* **EXCERPT PROVIDED**
begin

Cheechoo, from Long Lake #58 First Nation, earned her PhD at the University of Ottawa, focusing on what Indigenous women’s stories reveal about public and customary practices, as well as policies and practices of forced sterilization. She completed her MA and B.Ed from Lakehead University.
Cheechoo is a published poet and uses her lived experience in combination with her academic experience to create a space that inspires students’ curiosity and challenges perceptions. Below, she discusses her experience and plans for teaching at Laurier.
Wachiye. As always, I will begin our conversation by situating, or positioning myself. My name is Dr. Keri Cheechoo (she/her), and I am an Iskwew, a Cree woman. My community is Long Lake #58 First Nation, which is in northwestern Ontario, in the nation state referred to as Canada. I am a daughter, mother, sister, grandmother, wife, auntie, cousin and niece. These are my relations, they hold my history and are my memory anchors.
I am also a published poet. I use poetic inquiry (an arts-based methodology) in my work in a way that connects my spiritual aptitude for writing with educational research. As an Indigenous scholar, I use my poetry to make space for Indigenous voice by interrupting and subverting western constructs of academic writing.
There is no singular Indigenous education theory and practice discourse. There is a large collective of Indigenous scholars collaborating through their own epistemological spaces that include worldviews, ways of knowing and ways of being. Knowing this, I share from my own positionality as a Cree scholar-educator who specializes in Indigenous education but also incorporates teachings from those whose scholarship resonates with my own pedagogy.

end

* **OBJECTIVES**
(a) Answer these questions from the Keri Cheechoo excerpt, one per line:
(i) At which university did Cheechoo earn her PhD?
(ii) What arts-based methodology does she use in her work?
(iii) In what part of Ontario is Long Lake #58 First Nation?
(b) List every family relation Cheechoo names for herself in the Keri Cheechoo excerpt.
(c) According to the Keri Cheechoo excerpt, why does Cheechoo share from her own positionality as a Cree scholar-educator?
The records have no connection to the Keri Cheechoo excerpt.

* **RECORDS**

begin

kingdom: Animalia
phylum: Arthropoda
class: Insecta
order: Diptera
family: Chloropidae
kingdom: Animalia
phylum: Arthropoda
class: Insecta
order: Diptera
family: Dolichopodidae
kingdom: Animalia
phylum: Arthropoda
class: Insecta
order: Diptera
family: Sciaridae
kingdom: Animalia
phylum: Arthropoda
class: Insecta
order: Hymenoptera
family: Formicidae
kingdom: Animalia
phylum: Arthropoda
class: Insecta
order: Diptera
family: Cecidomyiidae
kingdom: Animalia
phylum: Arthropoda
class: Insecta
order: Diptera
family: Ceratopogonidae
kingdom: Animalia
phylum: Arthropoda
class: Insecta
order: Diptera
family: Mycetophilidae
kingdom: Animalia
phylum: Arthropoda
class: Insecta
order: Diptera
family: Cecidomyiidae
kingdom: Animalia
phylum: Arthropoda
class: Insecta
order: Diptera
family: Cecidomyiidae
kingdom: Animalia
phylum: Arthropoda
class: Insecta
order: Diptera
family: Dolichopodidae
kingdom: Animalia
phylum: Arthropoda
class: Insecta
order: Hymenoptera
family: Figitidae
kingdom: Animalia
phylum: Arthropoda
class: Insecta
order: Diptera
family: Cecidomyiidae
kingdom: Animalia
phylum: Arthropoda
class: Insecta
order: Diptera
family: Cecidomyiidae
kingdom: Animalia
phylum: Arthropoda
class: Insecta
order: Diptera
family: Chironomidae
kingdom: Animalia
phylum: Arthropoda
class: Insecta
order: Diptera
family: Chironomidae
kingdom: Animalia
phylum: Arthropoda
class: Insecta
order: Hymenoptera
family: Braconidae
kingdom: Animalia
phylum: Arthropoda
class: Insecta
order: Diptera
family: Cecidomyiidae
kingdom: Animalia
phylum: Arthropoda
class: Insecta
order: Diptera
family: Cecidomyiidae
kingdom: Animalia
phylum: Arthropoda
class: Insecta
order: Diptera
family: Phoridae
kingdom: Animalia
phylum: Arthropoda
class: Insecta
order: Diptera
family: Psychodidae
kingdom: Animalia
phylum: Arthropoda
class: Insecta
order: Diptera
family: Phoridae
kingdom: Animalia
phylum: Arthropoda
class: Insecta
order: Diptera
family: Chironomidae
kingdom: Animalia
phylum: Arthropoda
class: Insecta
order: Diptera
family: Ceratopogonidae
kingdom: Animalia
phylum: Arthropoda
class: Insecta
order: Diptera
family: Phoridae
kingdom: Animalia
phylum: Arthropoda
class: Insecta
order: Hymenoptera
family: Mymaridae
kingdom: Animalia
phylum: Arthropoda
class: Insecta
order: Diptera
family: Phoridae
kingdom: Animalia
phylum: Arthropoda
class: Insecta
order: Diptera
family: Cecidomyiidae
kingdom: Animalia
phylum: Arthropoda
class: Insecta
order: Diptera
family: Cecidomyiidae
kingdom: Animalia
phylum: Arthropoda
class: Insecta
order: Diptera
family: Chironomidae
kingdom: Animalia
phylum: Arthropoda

end

* **EXPECTED RESULTS**
(a)
(i) The University of Ottawa
(ii) Poetic inquiry
(iii) Northwestern Ontario

(b) Daughter, mother, sister, grandmother, wife, auntie, cousin, niece

(c) There is no singular Indigenous education theory and practice discourse. Instead, a large collective of Indigenous scholars collaborates through their own epistemological spaces. Knowing this, she speaks from her own position as a Cree scholar-educator.